Even a cursory study of American history teaches that freedom to live by your religious principles is an important — and perhaps the most fundamental — precept of the founding of the United States of America.
I assume that the principles Tim Cook is talking about relate to equal protection under the law as laid out in the 14th Amendment, enacted in the aftermath of the Civil War and the freeing of the slaves.
It is ironic that law which emanated from our ending the ability of one person to coerce another person to do something he didn’t want to do is now the left’s basis for coercing someone to do something he doesn’t want to do.

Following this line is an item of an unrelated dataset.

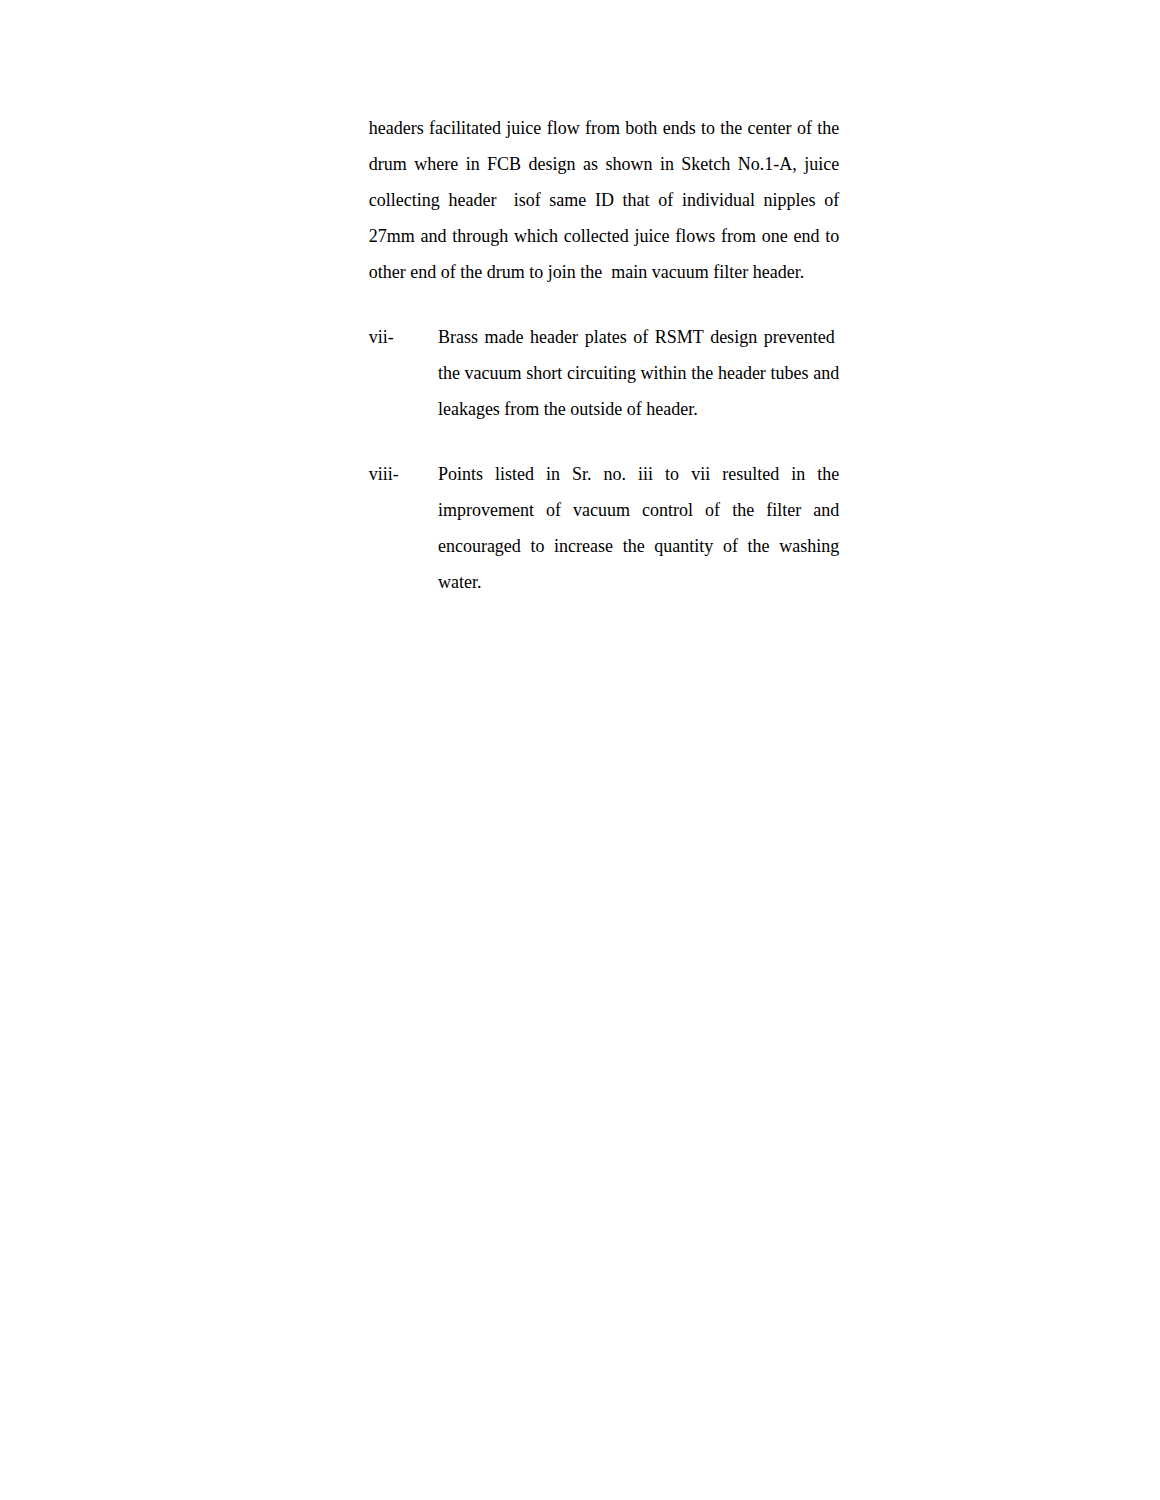headers facilitated juice flow from both ends to the center of the drum where in FCB design as shown in Sketch No.1-A, juice collecting header isof same ID that of individual nipples of 27mm and through which collected juice flows from one end to other end of the drum to join the main vacuum filter header.
vii-
Brass made header plates of RSMT design prevented the vacuum short circuiting within the header tubes and leakages from the outside of header.
viii-
Points listed in Sr. no. iii to vii resulted in the improvement of vacuum control of the filter and encouraged to increase the quantity of the washing water.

Americans have lost recognition of the difference between government action and private action. While government should not be allowed to discriminate, the use of government threats to force a private person to violate his deeply-held religious views is the height of intolerance yet that is the position of so many liberals who at all other times pine for “tolerance” and “diversity.” (I do not accept the argument that opening a business suddenly makes someone a “public accommodation” and makes individuals’ beliefs irrelevant.)
In the New Mexico case, Judge Bosson said that the ruling “teaches that at some point in our lives all of us must compromise, if only a little, to accommodate the contrasting values of others.” I disagree, particularly when the compromise comes at the point of a government gun.
He added that the photographers “have to channel their conduct, not their beliefs, so as to leave space for other Americans who believe something different.” In other words, per this judge, they must behave contrary to their beliefs because “it is the price of citizenship.”
No, sir, your view is a reprehensible misunderstanding of what the United States of America is. There need not be — indeed there must not be — any such price, at least not in a country that was founded to be the Home of the Free.
I encourage Indiana Republicans to strengthen, not weaken, their new religious freedom law and remind themselves that free expression of religion is in the FIRST Amendment to the Constitution for a reason, whereas I seem to have missed the section about the right to demand wedding photographs.